Whenever I find out that someone I know or follow on social media is expecting a child, I am happy for them, but a part of me is bitter. I have always longed for the day I become a mother. I was supposed to graduate from college, find a good job, marry a “college sweetheart”, and then have kids. With that timeline, I had planned to be a mother by the age of 25. But here I am 27 years old and nothing went the way I expected. Sometimes I am happy I have no children, because I have the freedom to do what I want and lots of wiggle room to get my life together. But then I see someone pregnant and it makes me depressed that I am so close to 30 and nowhere near motherhood. I have literally sat in my room and cried feeling like why her and not me? I know it isn’t that serious, because I am still “young” and my time will come, but I can’t control how I feel.
I often think about how life would be if I never would of got an abortion, I would have a whole five year old that I would be taking to Kindergarten, watching Frozen with, going on class field trips with, etc. But I made the choice not to become a mother at the age of 22. The few people that knew I was pregnant mentioned how having a baby “wouldn’t be so bad”, because I was about to graduate from college soon. I didn’t care about that. I had the perfect timeline… college degree… good job… marriage… baby. I wasn’t going to let myself become a baby mama and shame my religious parents. I had to do things “the right way”.

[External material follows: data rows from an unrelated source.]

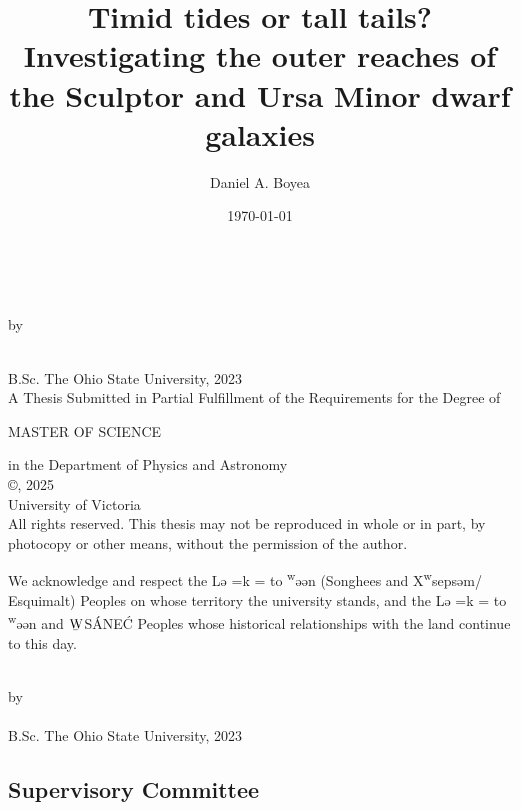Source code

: \documentclass[12pt,oneside,letterpaper]{report}
\title{Timid tides or tall tails? \\
    Investigating the outer reaches of the Sculptor and Ursa Minor dwarf galaxies
}
\author{Daniel A. Boyea}
\date{\today}
\newcommand{\schwa}{ə}
\newcommand{\Lekwnen}{L\schwa{}\overcomma{k}\textsuperscript{w}\schwa{}\ng{}\schwa{}n}
\newcommand{\skipline}{\vspace{\baselineskip}}
\def\overcomma#1{%
  \setbox0=\hbox{#1}%
  \dimen0=\wd0       %
  \vbox{%
    \hbox to \dimen0{\hfil,\hfil}%
    \nointerlineskip            %
    \box0                       %
  }%
}
\begin{document}
\pagestyle{plain}


\makeatletter
\begin{titlepage}
   \begin{center}
       \textbf{\large \@title}\\
        \skipline

        by\\
        \skipline

       \@author\\
       B.Sc. The Ohio State University, 2023\\
       \vspace*{3\baselineskip}
    A Thesis Submitted in Partial Fulfillment of the Requirements for the Degree of\\
    \skipline

    MASTER OF SCIENCE \\
    \skipline

    in the Department of Physics and Astronomy\\
       \vfill
       {\small
       ©\@author, 2025\\
       University of Victoria\\
   }
   \skipline
       {\small
       All rights reserved. This thesis may not be reproduced in whole or in part,
   by photocopy or other means, without the permission of the author.} \\
\skipline
   \end{center}
We acknowledge and respect the \Lekwnen{} (Songhees and X\textsuperscript{w}seps\schwa{}m/
Esquimalt) Peoples on whose territory the university stands, and the
\Lekwnen{} and ${\underaccent{\bar}{\rm W}}$S\'ANE\'C Peoples whose historical relationships with the
land continue to this day. 
\end{titlepage}

\addtocounter{page}{1}


\begin{centering}
\textbf{\@title}\\
\skipline
by\\
\skipline
\@author\\
B.Sc. The Ohio State University, 2023\\
\vspace*{3\baselineskip}
\end{centering}

\subsection*{Supervisory Committee}
\skipline
\end{document}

I hope no one gets offended by this, but I never wanted to be a “baby mama”. I had heard the things people would say about women that had children before marriage and it made me determined not to go down this route. I didn’t want to disappoint my parents, but I also didn’t want to be considered a stereotype or have a child with a terrible man or someone I did not want to spend the rest of my life with. After getting the abortion, I told myself that I would never get another one. So if I got pregnant again, regardless of who the child’s father was, I would just have to take responsibility for my actions. The last five years I have been adamant on taking birth control, but because of my strong desire to have a baby there’s been moments where I’ve thought “What if I just let go and let God?” Regardless of these foolish thoughts, I have remained responsible and still hope to stay childless until marriage.
Before I bring a child into this world I am determined to be financially stable, with someone I know I want to spend the rest of my life with and mentally prepared. I feel like too many people are having children without considering these factors. While I know sometimes things just happen, I personally would like to be in a position to set me and my future child/ children up for success. Not a life of toxicity, poverty or them having to grow up without a father.
Shout out to the mothers and fathers out there. I can’t wait to join you when the time is right.